Prohaska: Nun, heute ist es schon der Stand der Technik, dass die Unternehmen eigentlich nur noch in Ausnahmefällen Trainer benötigen würden, um ihren Mitarbeitern irgendwelche theoretischen, fachlichen Inhalte zu präsentieren und zu vermitteln. Hierfür wären heute bereits Podcasts oder Videos, die zeit- und ortsunabhängig konsumiert werden können, oft schon die bessere Wahl – aus vielerlei Gründen. Deshalb entwickeln sich Trainer immer stärker zu Begleitern und Coaches im Lernprozess. Das heißt, der Fokus ihrer Tätigkeit verlagert sich in Richtung Reflexion des Gelernten und der Lernprozesse mit den Teilnehmenden, Erfahrungsaustausch und Üben des Anwendens des Gelernten anhand von Praxisbeispielen. Hinzu kommt ein weiterer Faktor.

Und der wäre?

Prohaska: Lernen bedeutet fast immer mehr als die reine Aufnahme von Informationen und Aneignung von Wissen.
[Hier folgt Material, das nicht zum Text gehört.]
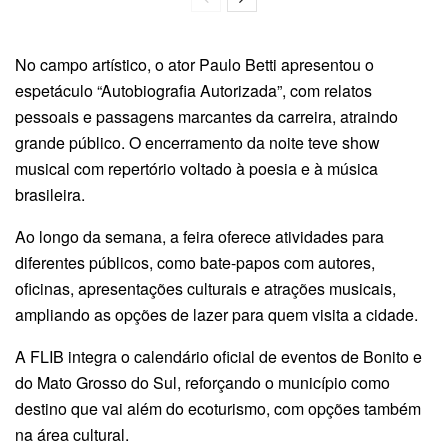
No campo artístico, o ator Paulo Betti apresentou o
espetáculo “Autobiografia Autorizada”, com relatos
pessoais e passagens marcantes da carreira, atraindo
grande público. O encerramento da noite teve show
musical com repertório voltado à poesia e à música
brasileira.
Ao longo da semana, a feira oferece atividades para
diferentes públicos, como bate-papos com autores,
oficinas, apresentações culturais e atrações musicais,
ampliando as opções de lazer para quem visita a cidade.
A FLIB integra o calendário oficial de eventos de Bonito e
do Mato Grosso do Sul, reforçando o município como
destino que vai além do ecoturismo, com opções também
na área cultural.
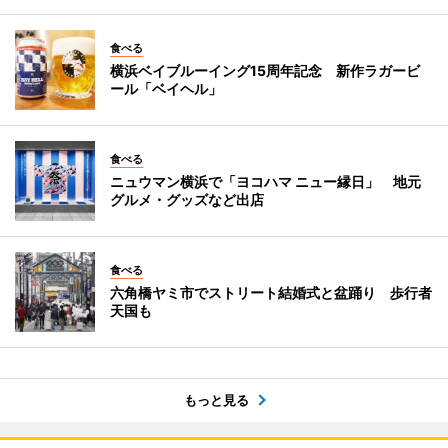
食べる
横浜ベイブルーイング15周年記念 新作ラガービ
ール「ベイヘル」
食べる
ニュウマン横浜で「ヨコハマ ニュー縁日」 地元
グルメ・グッズなど出店
食べる
六角橋ヤミ市でストリート結婚式と盆踊り 歩行者
天国も
もっと見る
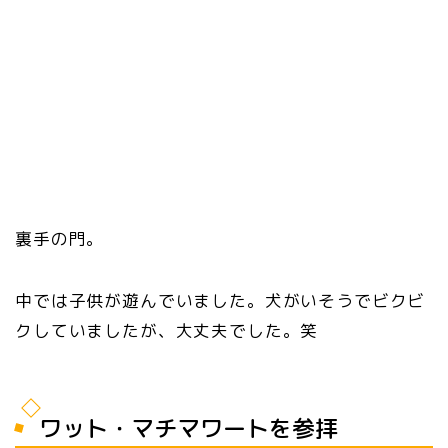
裏手の門。
中では子供が遊んでいました。犬がいそうでビクビ
クしていましたが、大丈夫でした。笑
ワット・マチマワートを参拝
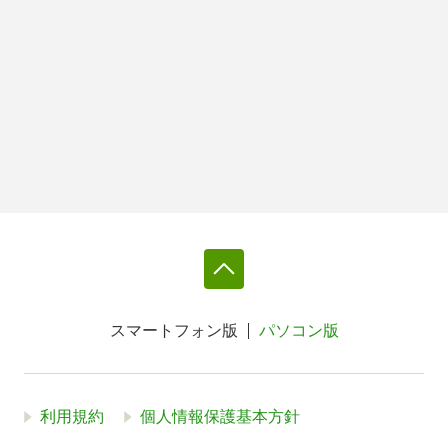
スマートフォン版
パソコン版
利用規約
個人情報保護基本方針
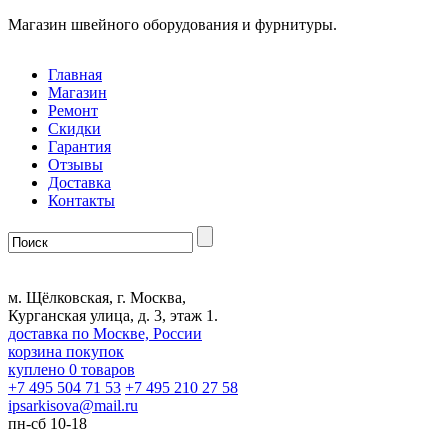
Магазин швейного оборудования и фурнитуры.
Главная
Магазин
Ремонт
Скидки
Гарантия
Отзывы
Доставка
Контакты
м. Щёлковская, г. Москва,
Курганская улица, д. 3, этаж 1.
доставка по Москве, России
корзина покупок
куплено
0
товаров
+7 495 504 71 53
+7 495 210 27 58
ipsarkisova
@
mail.ru
пн-сб 10-18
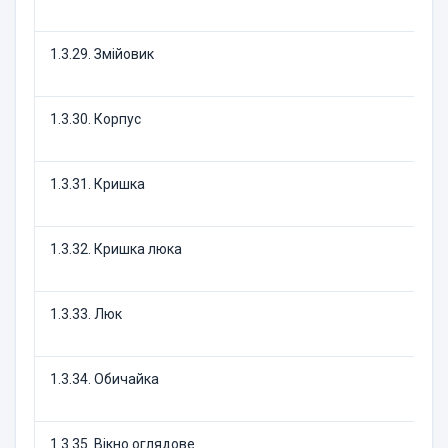
1.3.29. Змійовик
1.3.30. Корпус
1.3.31. Кришка
1.3.32. Кришка люка
1.3.33. Люк
1.3.34. Обичайка
1.3.35. Вікно оглядове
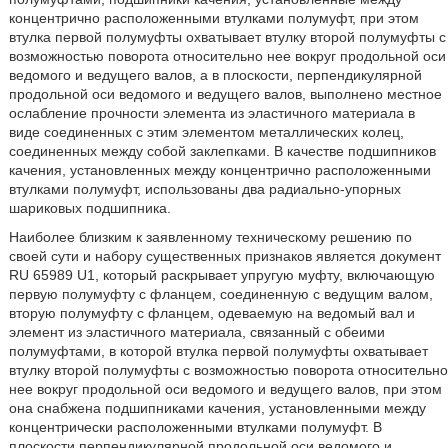
концентрично расположенными втулками полумуфт, при этом
втулка первой полумуфты охватывает втулку второй полумуфты с
возможностью поворота относительно нее вокруг продольной оси
ведомого и ведущего валов, а в плоскости, перпендикулярной
продольной оси ведомого и ведущего валов, выполнено местное
ослабление прочности элемента из эластичного материала в
виде соединенных с этим элементом металлических колец,
соединенных между собой заклепками. В качестве подшипников
качения, установленных между концентрично расположенными
втулками полумуфт, использованы два радиально-упорных
шариковых подшипника.
Наиболее близким к заявленному техническому решению по
своей сути и набору существенных признаков является документ
RU 65989 U1, который раскрывает упругую муфту, включающую
первую полумуфту с фланцем, соединенную с ведущим валом,
вторую полумуфту с фланцем, одеваемую на ведомый вал и
элемент из эластичного материала, связанный с обеими
полумуфтами, в которой втулка первой полумуфты охватывает
втулку второй полумуфты с возможностью поворота относительно
нее вокруг продольной оси ведомого и ведущего валов, при этом
она снабжена подшипниками качения, установленными между
концентрически расположенными втулками полумуфт. В
плоскости перпендикулярной продольной оси ведомого и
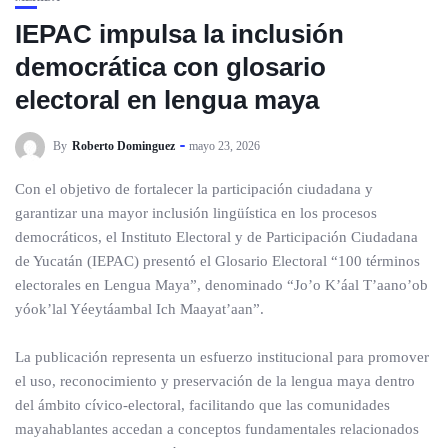
IEPAC impulsa la inclusión
democrática con glosario
electoral en lengua maya
By
Roberto Dominguez
mayo 23, 2026
Con el objetivo de fortalecer la participación ciudadana y
garantizar una mayor inclusión lingüística en los procesos
democráticos, el Instituto Electoral y de Participación Ciudadana
de Yucatán (IEPAC) presentó el Glosario Electoral “100 términos
electorales en Lengua Maya”, denominado “Jo’o K’áal T’aano’ob
yóok’lal Yéeytáambal Ich Maayat’aan”.
La publicación representa un esfuerzo institucional para promover
el uso, reconocimiento y preservación de la lengua maya dentro
del ámbito cívico-electoral, facilitando que las comunidades
mayahablantes accedan a conceptos fundamentales relacionados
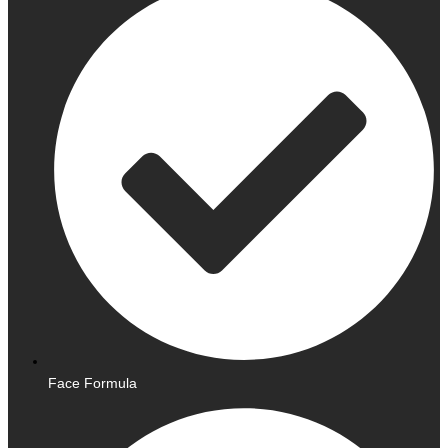
Face Formula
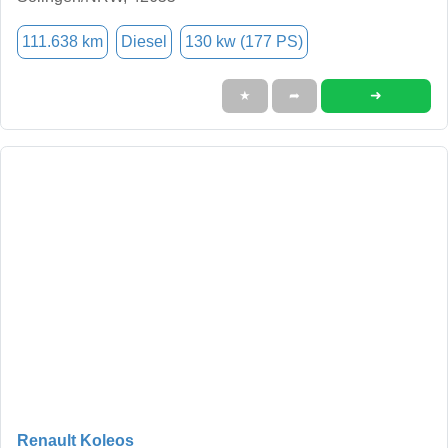
111.638 km
Diesel
130 kw (177 PS)
➜
★
➦
Renault Koleos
Lernen setzt meist auch eine persönliche Entwicklung und Bereitschaft zur Veränderung voraus. Und dies erfordert wiederum oft eine soziale Interaktion und ein Eingehen auf die individuellen emotionalen Bedürfnisse; etwas, was die KI – zumindest zurzeit noch – nur sehr bedingt kann. Deshalb sind heute zumindest bei Lernprozessen, die eine individuelle oder kollektive Einstellungs- und Verhaltensveränderung erfordern, Trainer mit Empathie und Erfahrung und der Fähigkeit, zum Beispiel spontan auf unvorhergesehene Dynamiken zu reagieren, noch unverzichtbar. Deshalb erachte ich die KI-Tools primär als Tools, die die Trainer, Tutoren usw. in vielerlei Hinsicht entlasten, sodass diese sich stärker auf die innerpersönlichen, zwischenmenschlichen und kreativen Aspekte des Lernens konzentrieren können.

Frau Prohaska, danke für das Gespräch.

Sabine Prohaska

Sabine Prohaska bildet Online- und Blended-Learning-Trainer sowie Coaches aus.